====== Material ======
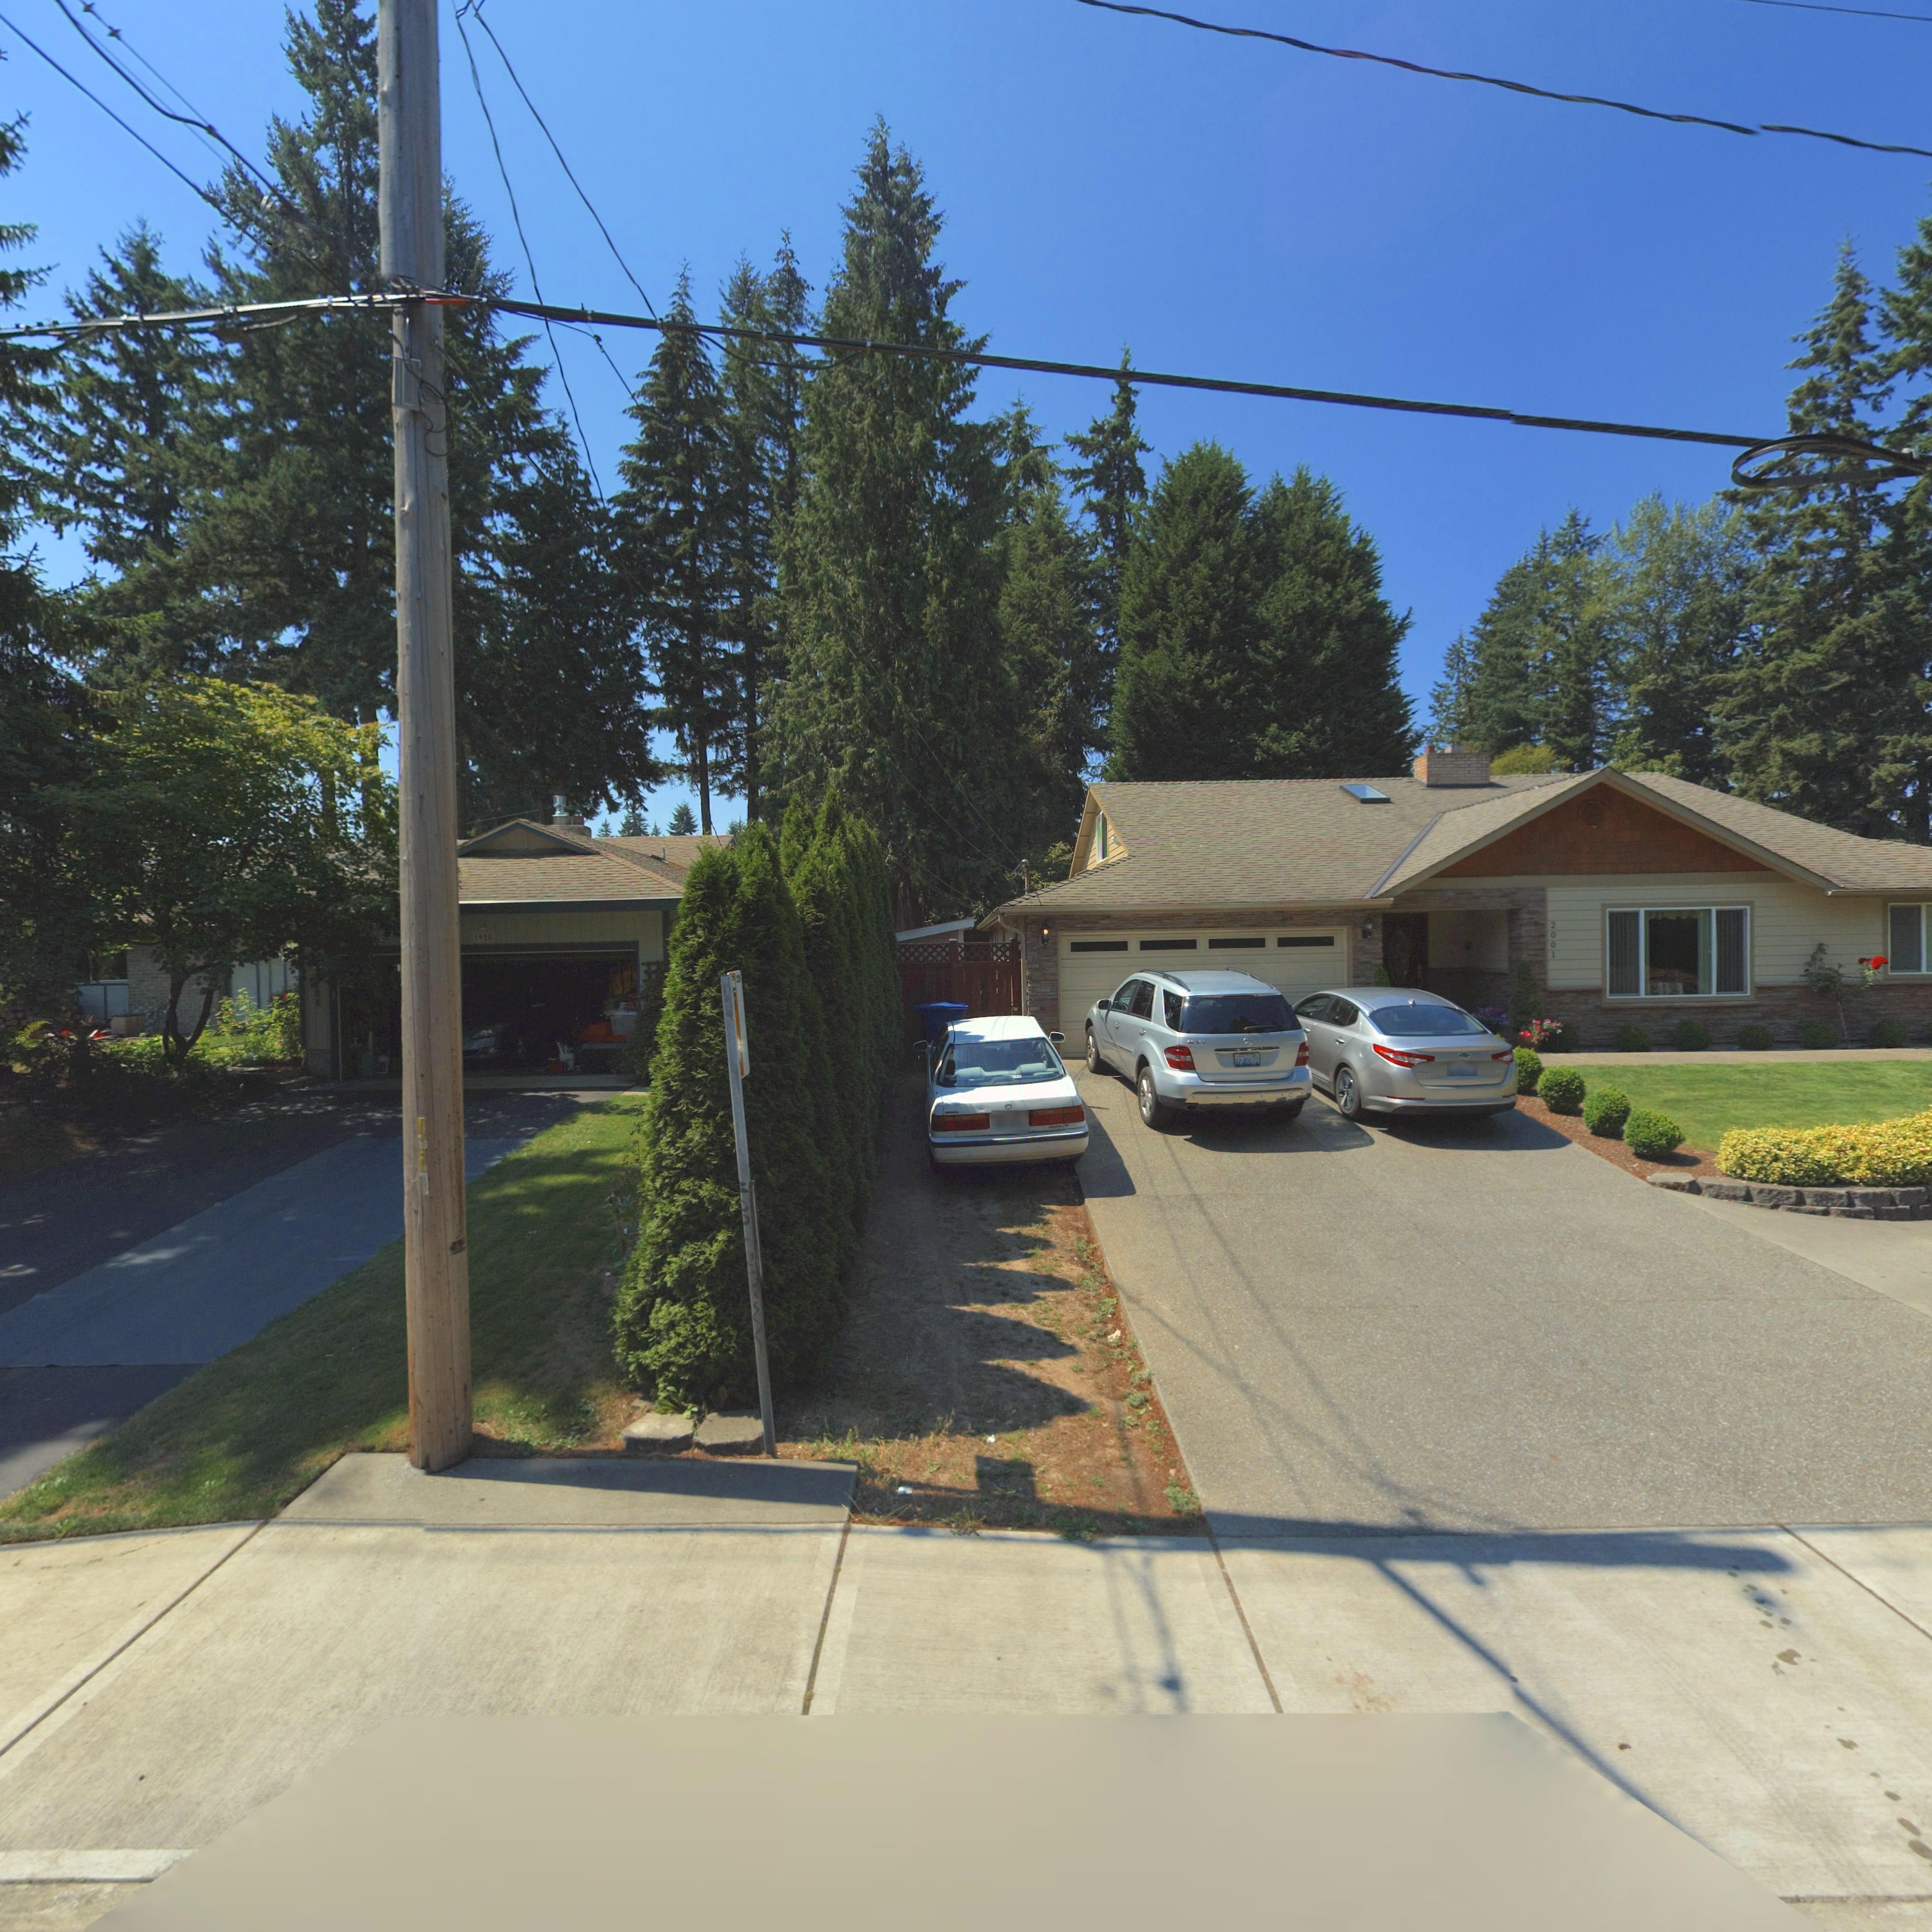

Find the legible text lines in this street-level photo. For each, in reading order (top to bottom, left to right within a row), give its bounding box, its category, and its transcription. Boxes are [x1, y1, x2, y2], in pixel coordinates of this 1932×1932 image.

[475, 934, 493, 940] StreetNumber: 1925
[1551, 922, 1556, 958] StreetNumber: 2001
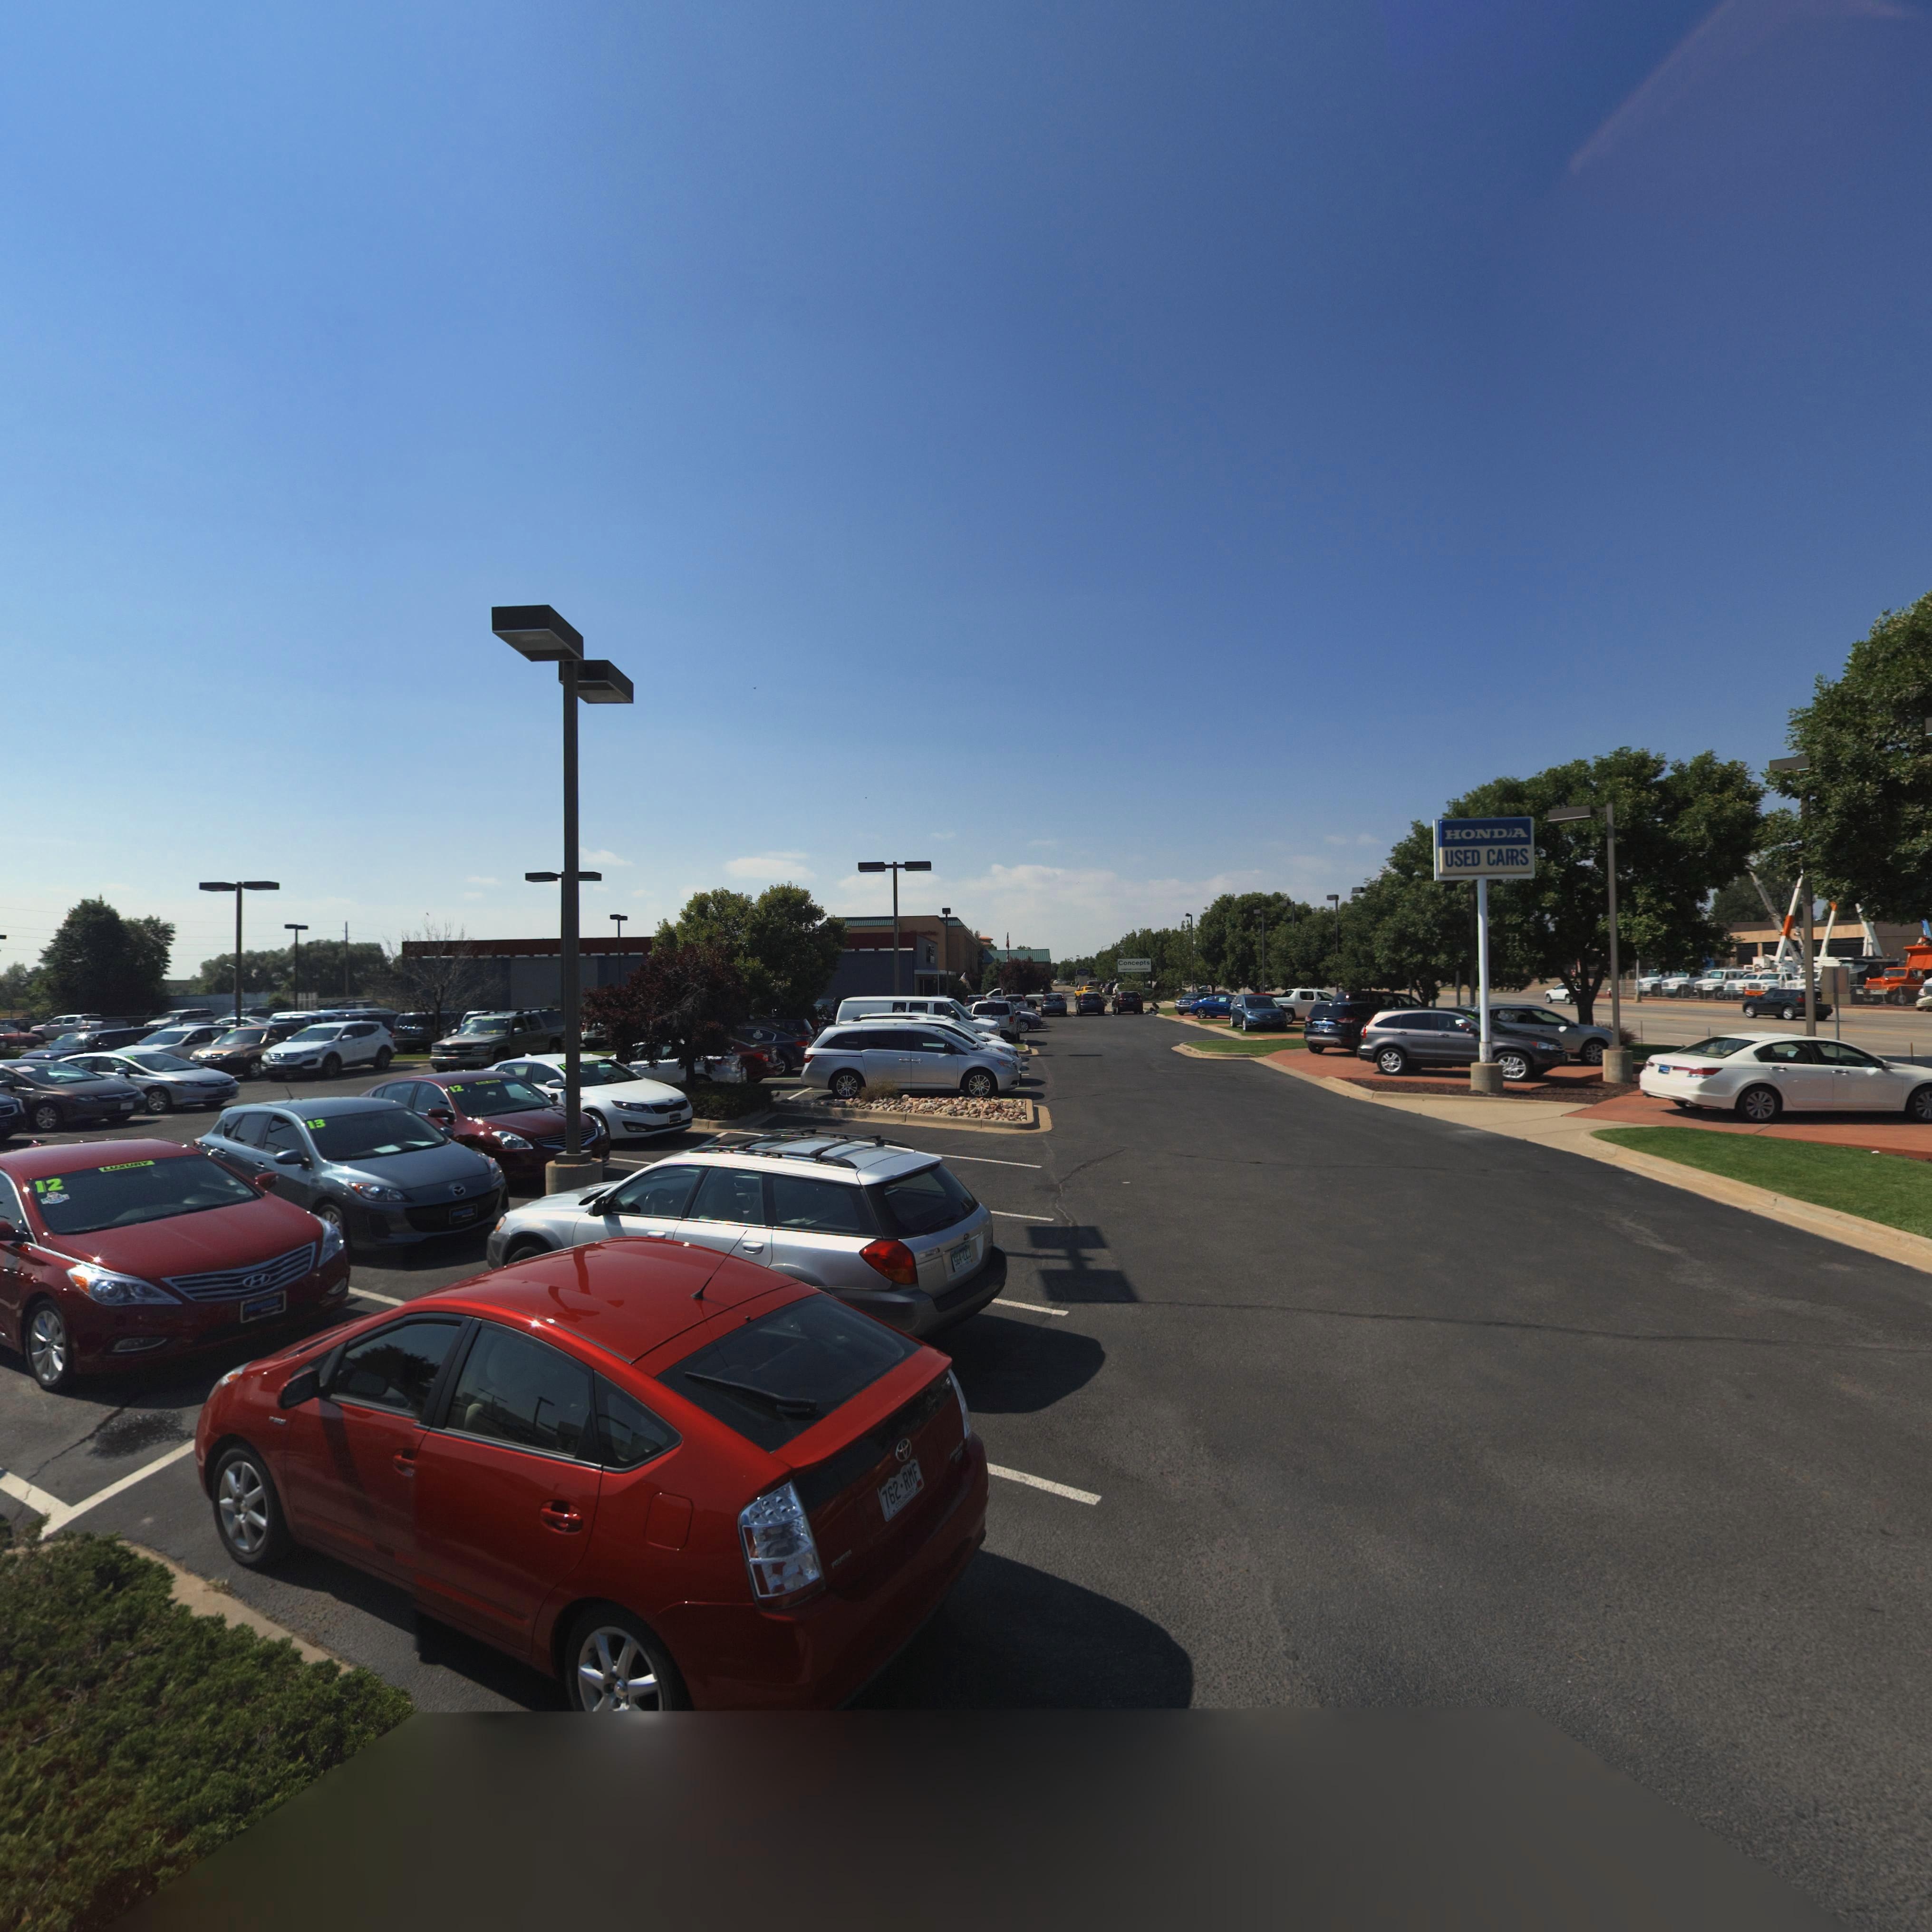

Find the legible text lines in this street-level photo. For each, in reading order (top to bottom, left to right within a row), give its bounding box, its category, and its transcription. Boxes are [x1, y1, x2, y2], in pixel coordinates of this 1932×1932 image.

[1444, 827, 1529, 840] BusinessName: HOND*A
[1444, 847, 1530, 868] BusinessName: USED CA*S
[1118, 960, 1150, 966] BusinessName: Concepts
======
Print all of the material above character for character, but leave out the pictures.

_Solution to this exercise:_
Find the legible text lines in this street-level photo. For each, in reading order (top to bottom, left to right within a row), give its bounding box, its category, and its transcription. Boxes are [x1, y1, x2, y2], in pixel coordinates of this 1932×1932 image.

[475, 934, 493, 940] StreetNumber: 1925
[1551, 922, 1556, 958] StreetNumber: 2001

Find the legible text lines in this street-level photo. For each, in reading order (top to bottom, left to right within a row), give its bounding box, its category, and its transcription. Boxes are [x1, y1, x2, y2], in pixel coordinates of this 1932×1932 image.

[1444, 827, 1529, 840] BusinessName: HOND*A
[1444, 847, 1530, 868] BusinessName: USED CA*S
[1118, 960, 1150, 966] BusinessName: Concepts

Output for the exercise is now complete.